§ **Exercise tasks**:
a: List every inventor named on the patent page.
b: Reproduce the passage of the patent page starting with "Automobiles, trucks and" and going on through "the various devices.", changing "dashboard" to "instrument panel".

§ **Passage to read**:
|Publication number||US6177867 B1|
|Application number||US 09/288,872|
|Publication date||Jan 23, 2001|
|Filing date||Apr 9, 1999|
|Priority date||Apr 9, 1999|
|Also published as||DE60028442D1, DE60028442T2, EP1043192A1, EP1043192B1|
|Publication number||09288872, 288872, US 6177867 B1, US 6177867B1, US-B1-6177867, US6177867 B1, US6177867B1|
|Inventors||Marc R. Simon, Francois Lhomme, Christophe Leligne|
|Original Assignee||Eaton Corporation|
|Export Citation||BiBTeX, EndNote, RefMan|
|Patent Citations (12), Referenced by (72), Classifications (14), Legal Events (6)|
|External Links: USPTO, USPTO Assignment, Espacenet|
The present invention relates to systems for controlling devices on a vehicle, and more particularly to wireless control systems.
Automobiles, trucks and trailers have numerous devices, such as lights and actuators, which are electrically operated. For example tail lights, brake lights, left and right turn signal indicators, and back-up lights are all mounted at the rear of a typical automobile. Each type of light requires that a separate power wire be run from the dashboard to control the light's operation. Similar groups of lights are mounted at the front of the vehicle which require another set of electrical wires. In addition, different actuators are located in the engine compartment and also receive control signals. In all, numerous bundles of wires run throughout the motor vehicle in order to control and operate the various devices.
It is desirable to merely run a pair of wires that form a power bus throughout the vehicle and provide a wireless mechanism for sending control signals to the individual devices. Such a mechanism must provide a technique by which several sets of controllers and devices can communicate simultaneously. In addition, wireless communication within a particular vehicle can not be interfered with by similar communications occurring in a nearby vehicle. Thus a robust communication protocol must be utilized.
Bidirectional radio frequency communication has been used for some time in cordless telephones. The term “cordless telephone” as used in the telecommunication industry, means a telephone comprising a base station and a hand-held transceiver unit. The base station is connected by wires to a terrestrial telephone line serving the owner's premises. A hand-held transceiver carried by the user communicates by radio frequency signals with the single base station that is up to approximately 300 meters away.
The Digital Enhanced Cordless Telecommunications (DECT) protocol was developed in the mid-1980's as a pan-European standard for cordless telephones and has been adapted for use outside the European Union. The DECT standard protocol has been used for simultaneous bidirectional communication between a base station and a hand-held transceiver of cordless telephones. This standard utilizes ten frequencies for communication. The exchange of signals over each frequency is divided into repetitive frames 10, each being ten milliseconds in duration and subdivided into twenty-four time slots, as shown in FIG. 1. The twelve time slots in the first half 14 of each frame are used for communication from a hand-held transceiver to the associated base station, while the twelve time slots in the second frame half 16 are used for communication from the base station and the hand-held transceiver. It should be noted that different regions of the world have implemented the DECT protocol is slightly different manners. For example, in some regions the frequencies and the number of time slots in each message frame may differ.

Extracted records

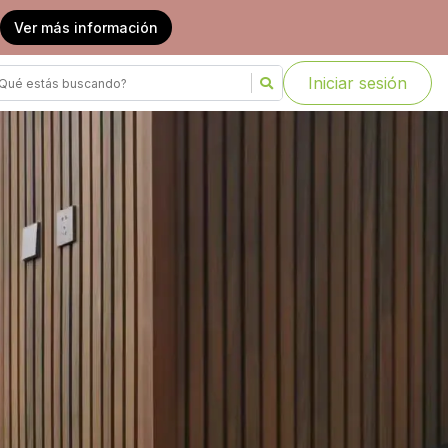
Ver más información
Iniciar sesión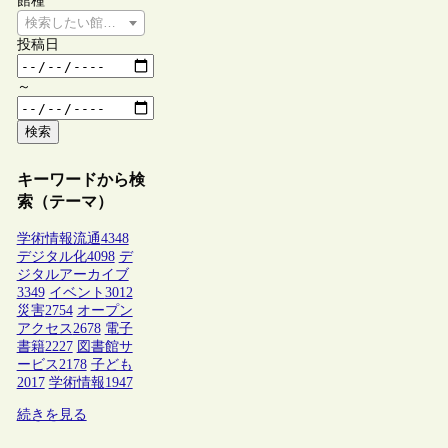
館種
検索したい館種を選択してください
投稿日
～
検索
キーワードから検
索（テーマ）
学術情報流通
4348
デジタル化
4098
デ
ジタルアーカイブ
3349
イベント
3012
災害
2754
オープン
アクセス
2678
電子
書籍
2227
図書館サ
ービス
2178
子ども
2017
学術情報
1947
続きを見る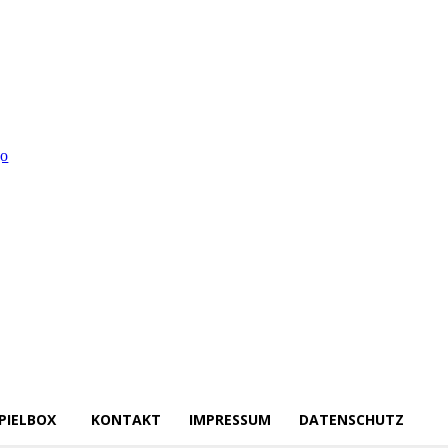
PIELBOX
KONTAKT
IMPRESSUM
DATENSCHUTZ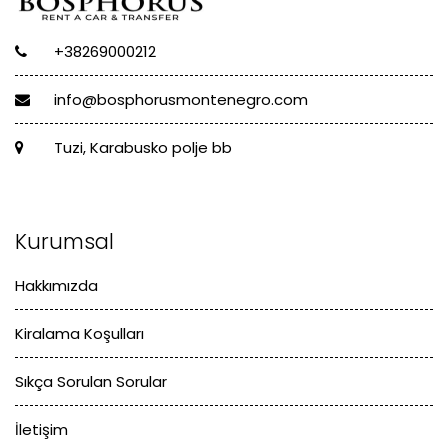
+38269000212
info@bosphorusmontenegro.com
Tuzi, Karabusko polje bb
Kurumsal
Hakkımızda
Kiralama Koşulları
Sıkça Sorulan Sorular
İletişim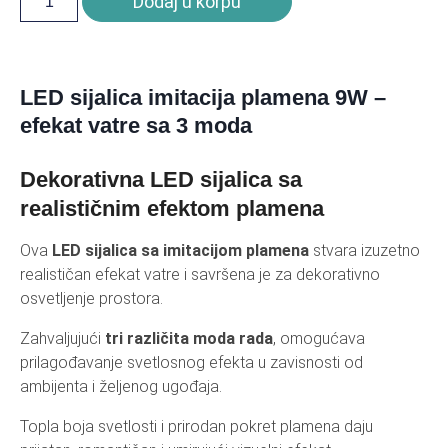
Dodaj u korpu
LED sijalica imitacija plamena 9W –
efekat vatre sa 3 moda
Dekorativna LED sijalica sa
realističnim efektom plamena
Ova
LED sijalica sa imitacijom plamena
stvara izuzetno
realističan efekat vatre i savršena je za dekorativno
osvetljenje prostora.
Zahvaljujući
tri različita moda rada
, omogućava
prilagođavanje svetlosnog efekta u zavisnosti od
ambijenta i željenog ugođaja.
Topla boja svetlosti i prirodan pokret plamena daju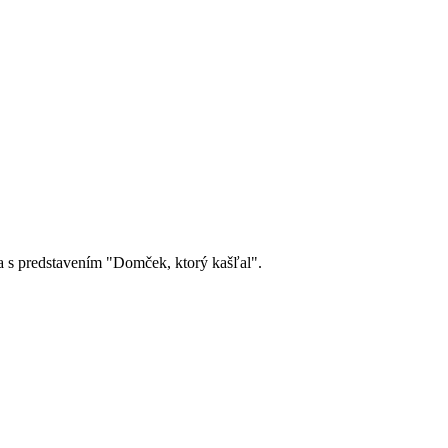
a s predstavením "Domček, ktorý kašľal".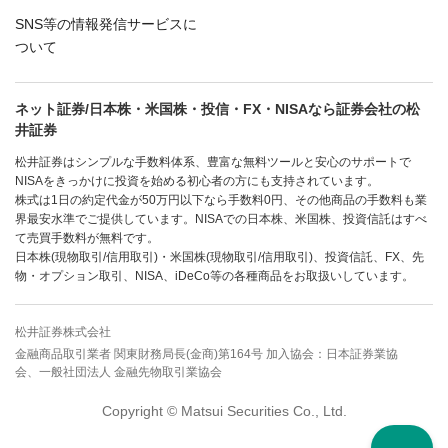
SNS等の情報発信サービスに
ついて
ネット証券/日本株・米国株・投信・FX・NISAなら証券会社の松
井証券
松井証券はシンプルな手数料体系、豊富な無料ツールと安心のサポートで
NISAをきっかけに投資を始める初心者の方にも支持されています。
株式は1日の約定代金が50万円以下なら手数料0円、その他商品の手数料も業
界最安水準でご提供しています。NISAでの日本株、米国株、投資信託はすべ
て売買手数料が無料です。
日本株(現物取引/信用取引)・米国株(現物取引/信用取引)、投資信託、FX、先
物・オプション取引、NISA、iDeCo等の各種商品をお取扱いしています。
松井証券株式会社
金融商品取引業者 関東財務局長(金商)第164号 加入協会：日本証券業協
会、一般社団法人 金融先物取引業協会
Copyright © Matsui Securities Co., Ltd.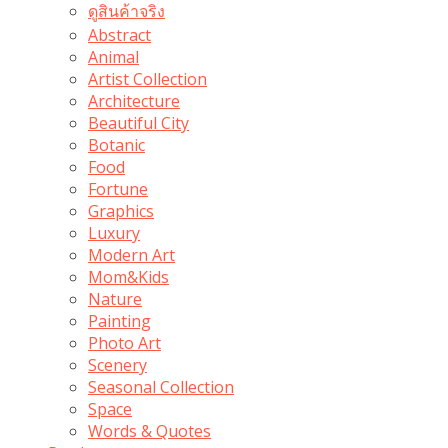
ดูสินค้าจริง
Abstract
Animal
Artist Collection
Architecture
Beautiful City
Botanic
Food
Fortune
Graphics
Luxury
Modern Art
Mom&Kids
Nature
Painting
Photo Art
Scenery
Seasonal Collection
Space
Words & Quotes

§ **Answers in order**:
a: Marc R. Simon, Francois Lhomme, Christophe Leligne

b:
Automobiles, trucks and trailers have numerous devices, such as lights and actuators, which are electrically operated. For example tail lights, brake lights, left and right turn signal indicators, and back-up lights are all mounted at the rear of a typical automobile. Each type of light requires that a separate power wire be run from the instrument panel to control the light's operation. Similar groups of lights are mounted at the front of the vehicle which require another set of electrical wires. In addition, different actuators are located in the engine compartment and also receive control signals. In all, numerous bundles of wires run throughout the motor vehicle in order to control and operate the various devices.